Conn feels this celebration is about the greening of the valley, especially for families. “There’s an element to this that’s full of hope. It’s about regrowth,” she says, and explains that the community will also be able to dance around the Maypole being set up on the west end of Elk.
Grand Mistress of storytelling, Marcie Telander, will write the story to go along with the event, where the Green Man returns dressed in his winter white, only to shed his cloak for the greening. He will also crown the Green Goddess, a new honorary title for a Buttian woman to attain, and along with the Vinotok maidens and lads, there’ll be much dancing as part of the street theatre.
For kids, there are the Root Children. All children are encouraged to dress up as spring characters—butterflies, fairies, elves, beetles, flowers, bees. “The Root Children” is an old German fairytale from the 1800s. They live underground throughout the winter hibernation and as the earth begins her spring warming, the Root Children wake and sew their new clothing from sprouts of leaves and flowers that will come with the spring. They paint the all the bugs and butterflies and they polish the beetles, and when it’s time and spring has come, Mother Earth leads them out of the ground to go forth and scatter the bugs, bumblebees and flowers during the greening.
How cool is that?
The participation of the children is one of the key elements in the new event, Conn says. “Our idea is that this event is about flowers and life and so we want to encourage families with children to dress their kids like Root Children. Any child who comes in a costume can be part of the Root Children procession and dance.”

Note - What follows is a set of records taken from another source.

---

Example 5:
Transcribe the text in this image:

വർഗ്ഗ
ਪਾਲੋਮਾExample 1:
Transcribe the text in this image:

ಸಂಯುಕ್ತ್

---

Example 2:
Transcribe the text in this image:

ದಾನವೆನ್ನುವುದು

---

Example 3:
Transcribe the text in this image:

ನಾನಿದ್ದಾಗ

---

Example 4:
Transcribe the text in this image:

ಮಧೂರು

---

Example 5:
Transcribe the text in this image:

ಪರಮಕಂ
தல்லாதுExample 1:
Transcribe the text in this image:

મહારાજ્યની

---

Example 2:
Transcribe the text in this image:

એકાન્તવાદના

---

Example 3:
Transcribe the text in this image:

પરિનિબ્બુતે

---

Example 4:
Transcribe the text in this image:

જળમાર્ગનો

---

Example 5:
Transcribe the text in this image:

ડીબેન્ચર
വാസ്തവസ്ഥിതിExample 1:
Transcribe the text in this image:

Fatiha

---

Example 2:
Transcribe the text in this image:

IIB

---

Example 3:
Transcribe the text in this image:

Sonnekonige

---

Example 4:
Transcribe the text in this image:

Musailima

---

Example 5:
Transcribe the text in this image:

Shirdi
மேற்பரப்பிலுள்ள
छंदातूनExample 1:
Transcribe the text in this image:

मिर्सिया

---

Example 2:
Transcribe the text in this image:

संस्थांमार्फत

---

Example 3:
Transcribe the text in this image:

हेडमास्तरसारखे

And of course, “adults” (or anyone who must admit to being one) are highly encouraged to costume up in spring-themed outfits, gnomes, elves, head wreaths of flowers, or any sort of green spirit. You probably already have the makings in your costume trunk.

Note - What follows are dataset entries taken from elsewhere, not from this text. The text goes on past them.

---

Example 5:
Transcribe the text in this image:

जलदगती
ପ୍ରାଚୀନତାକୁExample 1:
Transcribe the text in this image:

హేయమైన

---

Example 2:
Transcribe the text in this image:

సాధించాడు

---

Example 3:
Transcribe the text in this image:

As with most Maypole traditions, men will carry the Maypole to a specially built stand on Elk Avenue, where it will be placed and the ribbons woven around it in dance.
Afterward, the Maypole will be displayed at the Mountain Roots garden on Elk for the remainder of the year.
As at Vinotok, when the community writes their grumps to be burned, the Mountain May Celebration asks the people to make a written commitment to the earth, such as, for example, “I will plant a garden,” “I will stop drinking bottled water,” or “I will recycle.” Those written commitments will then be planted into one of the Mountain Roots gardens and people can imagine their vow growing to fruition.
The community dinner will be prepared with all regional and local farm foods from the North Fork valley whose greenhouses are already bountiful with greens. Desserts will feature cherries and apples from Delicious Orchards (frozen fresh from last year’s harvest). Storage crops (think potatoes, beets, etc.) will also be served. The pork is coming from Jubilee Farms in Olathe. Conn points out the menu will be based on what’s seasonally available at the time.
The emphasis of the feast and entire celebration, Conn says, is to build community spirit and encourage people to get involved in their food systems and closer to nature. “The celebration is a two-fold idea, the greening of the valley on a seasonal level and the celebration of the shift that’s happening, where people are getting more actively involved with the greening of the earth, the movement and the philosophy.”